(PASSAGE)
HA officials have also stated that they are considering closing some complexes' community centers, where about 1,000 members of Local 371 provide support services, such as music and art classes and drop-out prevention programs. "In the 1980s and '90s in the midst of the drug epidemic," said Local 371 Vice President Faye Moore, "our members did a lot of work to make public housing a more-habitable place, and now public housing has a different image." She argued that elected officials' acknowledgement of the crisis in affordable housing should motivate them to put more money into the HA.
Point Fingers at Bush
Union and HA officials agreed that most of the blame lay with
the Bush Administration for its "ongoing disinvestment in public housing." But
union leaders said they hoped the state could make up enough of the deficit to
stave off the layoffs.
Albany has not provided money since 1997 for the 15 city developments built by the state. That year, the State Legislature allocated $12 million. This year, HA officials asked the newly elected Governor Spitzer for $62 million, but only $3.4 million appeared in the final budget.
(End PASSAGE)
(PROVIDED RECORDS)
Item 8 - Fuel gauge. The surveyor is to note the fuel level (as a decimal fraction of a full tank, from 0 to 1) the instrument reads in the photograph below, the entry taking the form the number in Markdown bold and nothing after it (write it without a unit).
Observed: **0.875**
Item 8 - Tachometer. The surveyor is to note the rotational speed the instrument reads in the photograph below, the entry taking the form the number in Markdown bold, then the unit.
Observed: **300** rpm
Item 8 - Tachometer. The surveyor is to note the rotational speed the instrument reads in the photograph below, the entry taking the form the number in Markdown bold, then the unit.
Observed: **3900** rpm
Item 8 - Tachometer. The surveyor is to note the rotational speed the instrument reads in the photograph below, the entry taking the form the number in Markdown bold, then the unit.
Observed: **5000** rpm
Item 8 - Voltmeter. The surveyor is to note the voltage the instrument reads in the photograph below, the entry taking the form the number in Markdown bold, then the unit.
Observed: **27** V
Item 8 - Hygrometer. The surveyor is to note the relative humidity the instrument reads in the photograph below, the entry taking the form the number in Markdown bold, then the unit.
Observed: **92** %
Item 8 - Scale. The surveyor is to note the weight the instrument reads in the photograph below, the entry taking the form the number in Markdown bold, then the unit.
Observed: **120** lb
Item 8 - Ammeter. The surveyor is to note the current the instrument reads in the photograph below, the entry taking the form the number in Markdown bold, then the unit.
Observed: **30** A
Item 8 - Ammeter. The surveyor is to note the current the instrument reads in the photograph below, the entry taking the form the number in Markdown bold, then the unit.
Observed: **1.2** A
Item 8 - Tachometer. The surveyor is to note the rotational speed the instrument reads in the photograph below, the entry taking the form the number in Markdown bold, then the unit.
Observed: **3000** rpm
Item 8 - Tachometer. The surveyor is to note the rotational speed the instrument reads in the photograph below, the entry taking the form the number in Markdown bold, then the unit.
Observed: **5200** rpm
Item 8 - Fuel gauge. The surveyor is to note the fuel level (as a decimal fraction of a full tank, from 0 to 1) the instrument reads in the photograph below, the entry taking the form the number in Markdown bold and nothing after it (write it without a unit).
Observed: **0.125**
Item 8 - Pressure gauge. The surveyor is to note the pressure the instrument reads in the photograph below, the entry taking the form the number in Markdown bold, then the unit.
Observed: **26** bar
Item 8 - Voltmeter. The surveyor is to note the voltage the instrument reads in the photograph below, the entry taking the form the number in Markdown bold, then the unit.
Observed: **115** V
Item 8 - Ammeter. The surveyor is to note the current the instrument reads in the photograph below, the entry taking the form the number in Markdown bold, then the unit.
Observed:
(End PROVIDED RECORDS)
(EXERCISES):
• 1. Output the part of the passage on public housing funding from "Point Fingers at" up to and including "the final budget.", copied word for word.
• 2. Switch "surveyor" to "inspector" in the listing lines from its start up to and including the line with "Observed: **300** rpm", leaving everything else unchanged, and give only those lines.

(TASK-BY-TASK ANSWERS):
• 1.
Point Fingers at Bush
Union and HA officials agreed that most of the blame lay with
the Bush Administration for its "ongoing disinvestment in public housing." But
union leaders said they hoped the state could make up enough of the deficit to
stave off the layoffs.
Albany has not provided money since 1997 for the 15 city developments built by the state. That year, the State Legislature allocated $12 million. This year, HA officials asked the newly elected Governor Spitzer for $62 million, but only $3.4 million appeared in the final budget.

• 2.
Item 8 - Fuel gauge. The inspector is to note the fuel level (as a decimal fraction of a full tank, from 0 to 1) the instrument reads in the photograph below, the entry taking the form the number in Markdown bold and nothing after it (write it without a unit).
Observed: **0.875**
Item 8 - Tachometer. The inspector is to note the rotational speed the instrument reads in the photograph below, the entry taking the form the number in Markdown bold, then the unit.
Observed: **300** rpm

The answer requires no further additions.